Dalam skema gambar di atas terlihat bahwa sikap seseorang terhadap suatu obyek selalu
berperanan sebagai perantara antara respon dan obyek yang bersangkutan. Respon
diklasifikasikan dalam tiga macam, yaitu respon kognitif, respon afektif dan respon perilaku atau
konatif. Masing-masing klasifikasi respon ini berhubungan dengan ketiga komponen sikapnya

Perilaku manusia

Perilaku Manusia Psikologi mendang perilaku manusia (human behavior) sebagai reaksi yang
dapat bersifat sederhana maupun bersifat komplek. Salah satu karakteristik reaksi perilaku
manusia yang menarik adalah sifat deferensialnya. Maksudnya satu stimulus dapat
menimbulkan lebih dari satu respon yang berbeda dan beberapa stimulus yang berbeda dapat
saja menimbulkan satu respon yang sama.
Teori perilaku beralasan kemudian diperluas dan dimodifikasi oleh Ajzen (1988) yang dinamai
teori perilaku terencana. Dalam teori ini keyakinan-keyakinan berpengaruh pada sikap terhadap
perilaku tertentu, pada norma-norma subyektif, dan pada control perilaku yang dihayati. Ketiga
komponen ini berinteraksi dan menjadi determinan bagi intensi yang pada gilirannya akan
menentukan apakah perilaku yang bersangkutan akan dilakukan atau tidak.
Sikap terhadap suatu perilaku dipegaruhi oleh keyakinan bahwa perilaku tersebut akan
membawa kepada hasil yang diinginkan atau tidak diinginkan. Keyakinan mengenai perilaku apa
yang bersifat normative (yang diharapan orang lain) dan motivasi untuk bertindak sesuai dengan
harapan normative tersebut membentuk norma subyektif dalam diri individu. Kontrol perilaku
ditentukan oleh pengalaman masa lalu dan perkiraan individu mengenai seberapa sulit atau
mudahnya untuk melakukan perilaku yang bersangkutan. Kontrol perilaku ini sangat penting
artinya ketika rasa percaya diri seseorang sedang berada dalam kondisi yang lemah.

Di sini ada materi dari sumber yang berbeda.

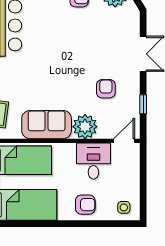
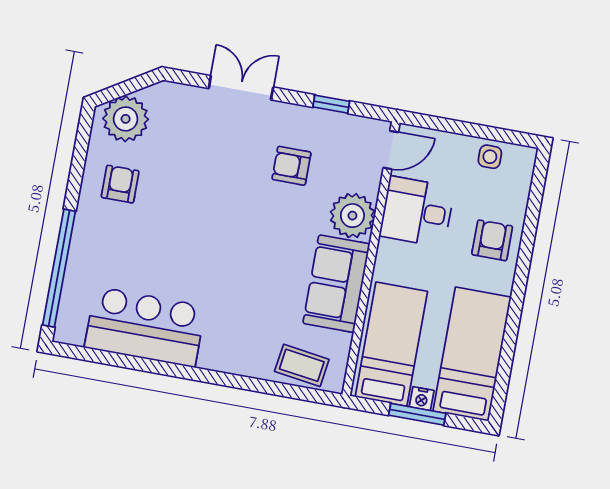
door: (124, 141) -> (391, 150), swing flipped
side table: (124, 207) -> (490, 157), moved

Konsistensi Sikap-Perilaku
Sikap dikatakan sebagai suatu respon evaluative yang berarti bahwa bentuk reaksi yang
dinyatakan sikap itu timbulnya didasari oleh proses evaluasi dalam diri individu yang member
kesimpulan terhadap stimulus dalam bentuk nilai baik-buruk, positif negatif, menyenangkan-
tidak menyenangkan yang kemudian mengkristal sebagai potensi reaksi terhadap obyek sikap.
Warner dan DeFleur (1969, dalam Allen, Guy, dan Edgley, 1980) mengemukakan tiga
postulat guna mengidentifikasikan tiga pendangan umum mengenai hubungan sikap dan
perilaku:
1. Postulat Konsistensi Mengatakan bahwa sikap verbal merupakan petunjuk yang cukup
akurat untuk memprediksikan apa yang akan dilakukan seseorang bila ia dihadapkan pada suatu
obyek sikap. Jadi, postulat ini mengasumsikan adanya hubungan langsung antara sikap dan
perilaku.
2. Postulat Variasi Independen Mengatakan bahwa sikap tidak ada alasan untuk
menyimpulkan bahwa sikap dan perilaku berhubungan secara konsisten. Sikap dan perilaku
merupakan dua dimensi dalam diri individu yang berdiri sendiri, terpisah, dan berbeda.
Mengetahui sikap tidak berarti dapat memprediksi perilaku.
3. Postulat Konsistensi Tergantung Menyatakan bahwa hubungan sikap dan perilaku sangat
ditentukan oleh faktorfaktor situasional tertentu. Norma-norma, peranan, keanggotaan
kelompok, kebudayaan, dll merupakan kondisi ketergantungan yang dapat mengubah hubungan
sikap dan perilaku. Oleh karena itu, sejauh mana prediksi perilaku dapat disandarkan pada sikap
akan berbeda dari waktu ke waktu dan dari satu situasi ke situasi lainnya.